## Exercise goal
Find the lines in the records that carry the word "come". Copy each one.

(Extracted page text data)

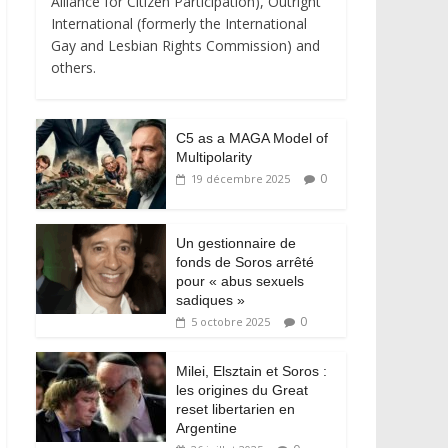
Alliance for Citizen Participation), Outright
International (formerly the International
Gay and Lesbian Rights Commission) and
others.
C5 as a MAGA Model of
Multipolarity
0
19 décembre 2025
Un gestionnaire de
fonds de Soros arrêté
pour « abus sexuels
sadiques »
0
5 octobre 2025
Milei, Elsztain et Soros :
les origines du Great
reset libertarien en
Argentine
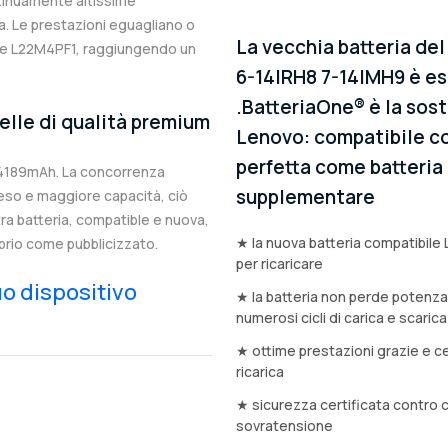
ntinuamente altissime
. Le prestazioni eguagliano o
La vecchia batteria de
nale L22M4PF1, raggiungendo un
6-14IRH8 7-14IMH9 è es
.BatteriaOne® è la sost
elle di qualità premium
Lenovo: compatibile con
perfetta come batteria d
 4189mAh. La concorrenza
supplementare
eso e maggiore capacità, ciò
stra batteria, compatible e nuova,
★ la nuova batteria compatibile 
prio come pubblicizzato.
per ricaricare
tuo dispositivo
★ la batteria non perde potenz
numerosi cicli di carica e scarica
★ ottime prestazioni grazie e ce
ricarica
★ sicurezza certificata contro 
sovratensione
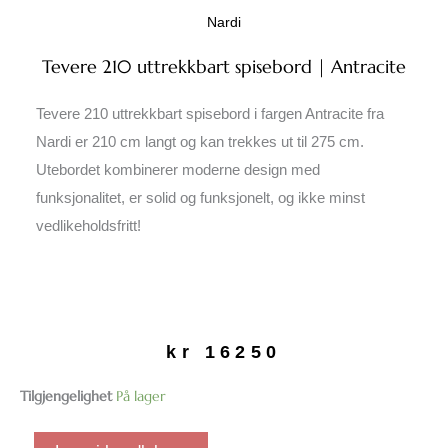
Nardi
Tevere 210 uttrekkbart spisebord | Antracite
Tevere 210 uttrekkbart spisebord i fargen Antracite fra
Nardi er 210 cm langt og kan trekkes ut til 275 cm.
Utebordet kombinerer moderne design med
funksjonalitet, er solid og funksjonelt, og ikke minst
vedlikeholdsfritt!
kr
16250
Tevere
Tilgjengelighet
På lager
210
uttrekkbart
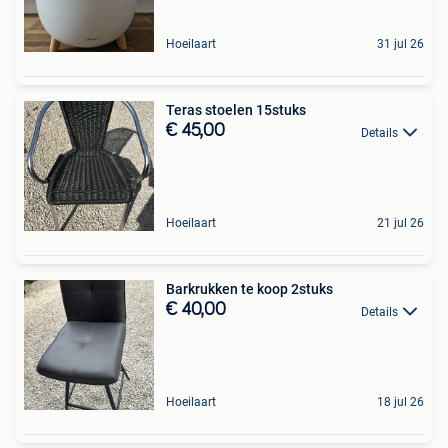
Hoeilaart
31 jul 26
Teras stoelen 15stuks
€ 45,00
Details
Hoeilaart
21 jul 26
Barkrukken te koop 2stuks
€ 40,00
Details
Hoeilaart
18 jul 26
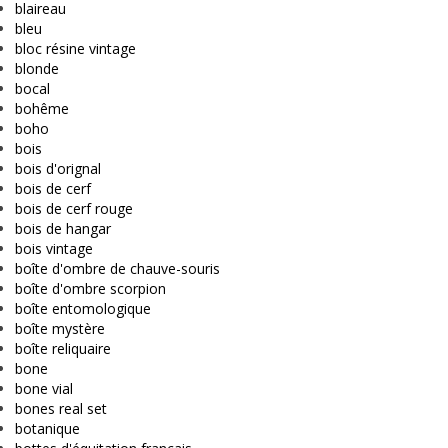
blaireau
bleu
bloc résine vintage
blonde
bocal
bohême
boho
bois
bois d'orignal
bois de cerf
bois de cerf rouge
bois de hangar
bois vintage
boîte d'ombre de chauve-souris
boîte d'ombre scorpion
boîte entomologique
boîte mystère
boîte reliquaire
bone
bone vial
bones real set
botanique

## The completed task
perfetta come batteria d
prio come pubblicizzato.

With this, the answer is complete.